[Task requirements]
Rewrite only the stretch from the line containing "scientific name: Trichilogaster signiventris" through the end of the material, putting "division" in place of "phylum" and leaving everything else unchanged.

[Entries provided]
+++
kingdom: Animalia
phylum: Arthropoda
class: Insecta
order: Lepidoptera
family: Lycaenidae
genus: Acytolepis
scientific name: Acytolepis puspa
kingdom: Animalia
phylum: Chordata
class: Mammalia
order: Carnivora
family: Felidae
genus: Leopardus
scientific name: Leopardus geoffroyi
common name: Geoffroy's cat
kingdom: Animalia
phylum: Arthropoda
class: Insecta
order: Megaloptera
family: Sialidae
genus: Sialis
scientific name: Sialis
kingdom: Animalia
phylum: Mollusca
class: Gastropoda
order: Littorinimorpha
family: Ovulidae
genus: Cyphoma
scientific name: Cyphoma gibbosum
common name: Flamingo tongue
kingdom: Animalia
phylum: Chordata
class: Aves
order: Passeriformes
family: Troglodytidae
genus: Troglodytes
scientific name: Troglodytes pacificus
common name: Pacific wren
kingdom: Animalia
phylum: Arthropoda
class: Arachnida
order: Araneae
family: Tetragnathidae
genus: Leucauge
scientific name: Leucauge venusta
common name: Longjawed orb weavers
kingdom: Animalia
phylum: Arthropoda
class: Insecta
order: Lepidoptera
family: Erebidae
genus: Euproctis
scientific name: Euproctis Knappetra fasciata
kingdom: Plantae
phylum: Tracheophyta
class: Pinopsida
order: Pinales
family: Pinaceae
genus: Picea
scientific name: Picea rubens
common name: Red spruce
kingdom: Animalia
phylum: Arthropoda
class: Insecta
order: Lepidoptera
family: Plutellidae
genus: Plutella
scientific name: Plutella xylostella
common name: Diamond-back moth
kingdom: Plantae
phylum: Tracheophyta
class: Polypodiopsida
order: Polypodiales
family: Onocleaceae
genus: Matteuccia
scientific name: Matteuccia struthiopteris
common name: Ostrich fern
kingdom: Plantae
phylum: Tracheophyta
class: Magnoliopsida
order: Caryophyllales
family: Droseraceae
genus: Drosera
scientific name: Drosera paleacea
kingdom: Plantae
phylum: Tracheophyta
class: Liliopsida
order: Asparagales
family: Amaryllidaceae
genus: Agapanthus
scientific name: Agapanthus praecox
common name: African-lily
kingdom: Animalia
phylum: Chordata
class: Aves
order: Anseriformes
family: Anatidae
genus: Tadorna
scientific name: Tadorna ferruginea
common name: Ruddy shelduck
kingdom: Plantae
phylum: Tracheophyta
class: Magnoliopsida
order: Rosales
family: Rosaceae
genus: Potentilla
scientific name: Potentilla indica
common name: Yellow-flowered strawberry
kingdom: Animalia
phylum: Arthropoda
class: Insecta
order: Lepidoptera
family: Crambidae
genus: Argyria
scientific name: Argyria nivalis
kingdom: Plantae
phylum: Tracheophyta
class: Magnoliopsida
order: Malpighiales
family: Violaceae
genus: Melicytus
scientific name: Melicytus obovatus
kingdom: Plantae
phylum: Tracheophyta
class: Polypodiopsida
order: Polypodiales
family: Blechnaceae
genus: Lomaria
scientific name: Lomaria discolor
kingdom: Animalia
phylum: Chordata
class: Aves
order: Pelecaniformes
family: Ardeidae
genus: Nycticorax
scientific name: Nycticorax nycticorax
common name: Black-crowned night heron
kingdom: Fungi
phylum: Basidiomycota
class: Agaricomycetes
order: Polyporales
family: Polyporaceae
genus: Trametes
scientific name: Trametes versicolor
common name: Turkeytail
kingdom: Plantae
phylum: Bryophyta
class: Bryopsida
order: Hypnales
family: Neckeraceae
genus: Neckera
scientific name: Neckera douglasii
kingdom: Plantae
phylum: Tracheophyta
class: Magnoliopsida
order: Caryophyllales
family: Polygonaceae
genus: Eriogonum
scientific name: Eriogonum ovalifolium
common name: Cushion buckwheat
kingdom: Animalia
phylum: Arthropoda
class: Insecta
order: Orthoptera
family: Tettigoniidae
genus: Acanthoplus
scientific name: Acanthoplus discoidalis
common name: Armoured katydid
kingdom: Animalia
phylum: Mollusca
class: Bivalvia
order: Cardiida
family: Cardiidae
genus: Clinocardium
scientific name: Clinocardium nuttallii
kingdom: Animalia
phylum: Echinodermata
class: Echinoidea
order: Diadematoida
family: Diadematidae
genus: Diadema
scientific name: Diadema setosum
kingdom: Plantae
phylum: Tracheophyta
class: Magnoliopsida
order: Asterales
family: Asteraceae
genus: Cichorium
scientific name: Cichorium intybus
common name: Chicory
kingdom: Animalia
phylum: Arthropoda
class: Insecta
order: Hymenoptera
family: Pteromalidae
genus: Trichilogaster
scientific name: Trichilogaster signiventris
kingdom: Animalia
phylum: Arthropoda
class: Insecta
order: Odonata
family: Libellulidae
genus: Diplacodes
+++
[The completed task]
scientific name: Trichilogaster signiventris
kingdom: Animalia
division: Arthropoda
class: Insecta
order: Odonata
family: Libellulidae
genus: Diplacodes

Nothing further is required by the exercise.